亀梨:ホテルは割とそういうことが多いですね。なので、部屋に入ったらまず手を叩いて音が響くか響かないか確認しています。あと、あるホテルでシャワー中に何か嫌な予感がしたので、換気しようと思って窓を開けたらその前が墓場だったとか。僕は元々、シャワー後にお清めの塩と、ある神社の水を必ず浴びるようにしています。

© 2020「事故物件 恐い間取り」製作委員会

亀梨さんは素敵なオカルトヒーロー

――亀梨さんの心霊エピソード、結構重ためなものが多いですね。

亀梨:僕、結構ヤバいですかね? 実は今日もここに来る時、車のフロントガラスにヒビが入っていたんです。そんなの人生初ですよ。飛び石か何かなんだろうけど。あと、タニシさんと会う日はスライドドアが自動じゃなくなっちゃうんです。

松原:もう素敵なオカルトヒーローですよ。僕自身は、自分をオカルトな人間と思っていないんです。「なるべくしてなってしまった」状況なので、亀梨さんには今後も無事でいてほしいと思います。彼ら(霊的なもの)は、敵と思ったら向こうも襲ってくる気がするので、僕は彼らを敵じゃないと思うようにして今まで何とか乗り越えてきたので、亀梨さんにもちょっとしたイタズラはあるかもしれないけど、「はい、はい」くらいにじゃれている程度だったらいいのかなと。

亀梨:僕もやっかいな感じのものを受けた時は、塩や水を多めにまきます。例えば、お腹が空いている人にご飯を提供しているような気持ちと同じで、シュシュっと気持ちよくシャワーを浴びせるような感じで水を与えることで、霊も「落ち着いたわ~」みたいな(笑)。

松原:その感覚、いいですね。

――そんな恐怖体験を経験してきて、今回、初めてのホラー作出演の扉を開けることに不安はなかったのですか?

亀梨: だからこそ余計に今回のお話を頂いた時、やっていいものなのかどうか悩みました。ホラー作だから嫌だというわけではなく、そこに踏み入れるまでの時間が自分の中の葛藤で、最後の押し問答でした。「霊」という存在や心霊現象を自分が仕事として扱うこと、果たしてそこに向き合っていいのかということを一番悩みましたね。なので、この映画の公開がいい形で皆さんに楽しんでいただけるエンターテインメント作品になってくれたらいいなと思います。

松原タニシさんにさらに詳しく聞きました

――映画で事故物件の雰囲気をどれだけ再現できているのかジャッジできるのはタニシさんだけかと思うのですが、想像していたものと出来上がったものをご覧になっていかがでしたか。

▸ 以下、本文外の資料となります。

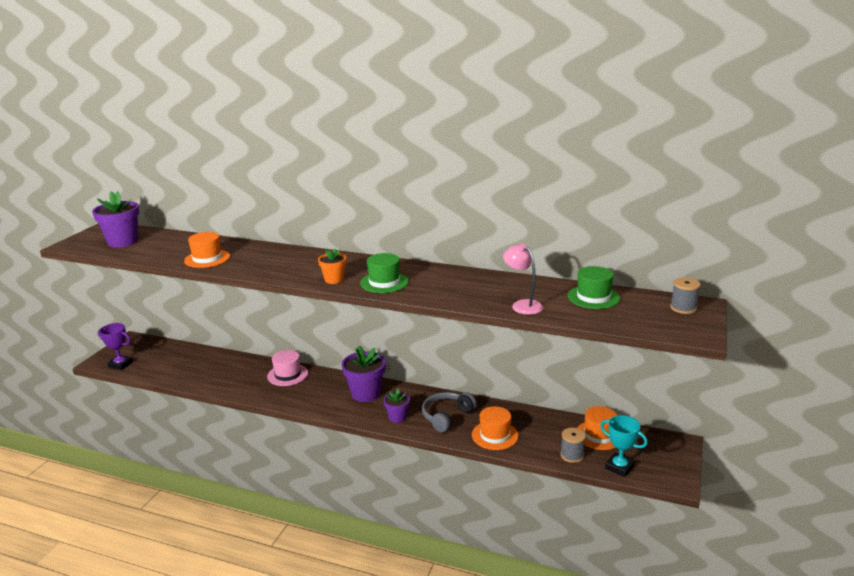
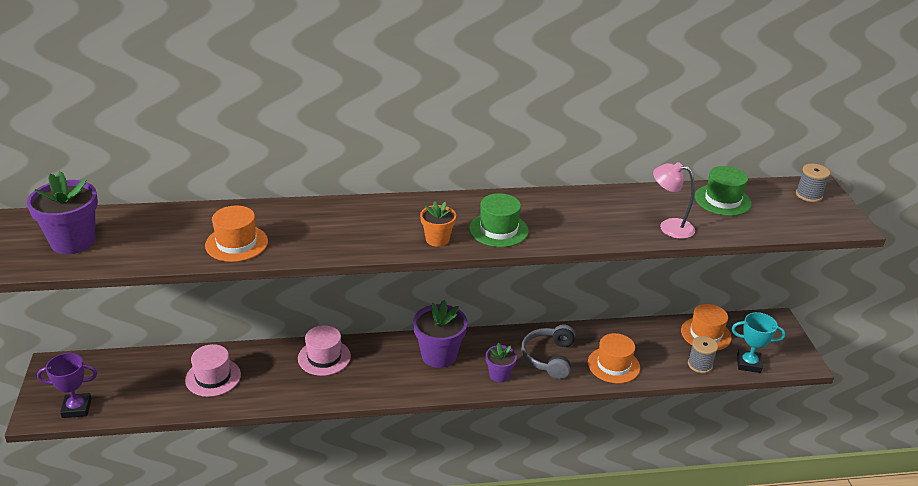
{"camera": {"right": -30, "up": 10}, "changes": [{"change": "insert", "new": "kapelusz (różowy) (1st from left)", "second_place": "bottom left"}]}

 どんな風に映画になるのかが全く想像できなかったので、ある意味楽しみでした。出来上がった作品は予想もつかないエンターテインメント作品になっていて、今までのホラー映画とは全く違うと言いますか、見たことのない映画に仕上がっているので驚きしかないですね。

 事故物件の雰囲気もしっかり再現されています。特に、部屋に入った時の緊張感ですね。その緊張感って、段々慣れてくるものなんですけど、引っ越した初日に感じる不安とかを、セットや照明の雰囲気で合わせていますし、亀梨さんの表情や動作、仕草にすごく緊張感があって、よく表現されているなと思いました。僕自身が事故物件に住んでああいうリアクションをしていたかは分からないので、映画になって客観的に見たときに「あぁ、こういうことだったのかな」と再確認できた気がします。

――洋の東西を問わず、ホラー映画やオカルト番組は昔から人気がありますが、本作においての「怖いもの見たさ」という人の心理は、どんなものだと思われますか?

 事故物件に住まなければいけないという状況が、この映画を見る方にはないはずなんですよね。だけど、僕はお笑い芸人として世に出るために事故物件に住まざるを得ないというか、それがチャンスになるという特殊な状況な訳で、これが「怖いもの見たさ」プラス「奇特な人の人生をのぞき見している」という心理がはたらくんじゃないでしょうか。見たことや感じたことのないものが同時に味わえることで、怖いもの見たさと珍しいもの見たさが満たされるんじゃないかと思います。

――実は私、ホラーものが苦手だったのですが、今回初めて最後まで見終えることができました。息が止まりそうな恐怖シーンもありましたが、「どうしてもこのチャンスをつかまなければ!」というヤマメの思いや、色々な事情で夢を諦めざるを得ない葛藤を抱えた元相方の中井くん、仕事が思うようにいかない梓ちゃんの悔しさ、そういった人間ドラマもしっかりと描かれていたのが印象的でした。

 本作の脚本を担当してくださったブラジリィー・アン・山田さんは劇団も主宰されている方なので、これまで役者が頑張っている姿や、夢半ばで諦めざるを得ない同士たちの姿もたくさん見てきていると思います。そこと「恐い間取り」の原作で照らし合わせられる部分を、映画ではうまいこと合わせてくれたと思っています。

――ちょっと私の怪談実話小話をしてもいいですか? 私、中学生の時入院していたんですが、ある晩、見たことのない金髪で真っ赤な口紅をした看護師さんが部屋に来て、急に私の足首を掴んだんですけど、その手がものすごく冷たかったんです。その後、ベッドサイドのランプを私にあててじっくり顔を見た後、無言で手首の脈をとる、っていう。

 怖っ! めっちゃ怖いじゃないですか。聞いたことないですよ、金髪で真っ赤な口紅の看護師って。

――翌朝、別の看護師さんに「昨日の夜、金髪の看護師さんが脈取りに来たけど、新しい方入ったんですか?」って聞いたら「そんな人いないよ」と言われて。今でもあの手の冷たさは忘れられないです。

 でも、それがリアルやと思います。よくあるホラー映画やドラマでは表現できないというか。実際、ホンマにあることって、金髪の看護師とか触った手が冷たいとか、「事故物件」だったら交通事故に遭うとか。そういうリアルで説明ができない不条理なことを体験した人にこそ、映画を見て共感してもらえる部分があるんじゃないかなと思います。

――怪談実話系で最近気になっている本はありますか?

 宣伝するようで申し訳ないんですが、僕が帯文を書かせていただいた深津さくらさんの『怪談びたり』は、あまり聞いたことのないような怪談話が多くて新鮮です。深津さんは主婦の方なんですけど、怪談が好きすぎて卒論のテーマにしたそうですし、怪談の大会みたいなのに出て、そこでの話が怖すぎて評価されて本を出すに至ったんですけど、そういう人生もあるんだなと思いました。恐怖が染み込んでくるような感じがするんです。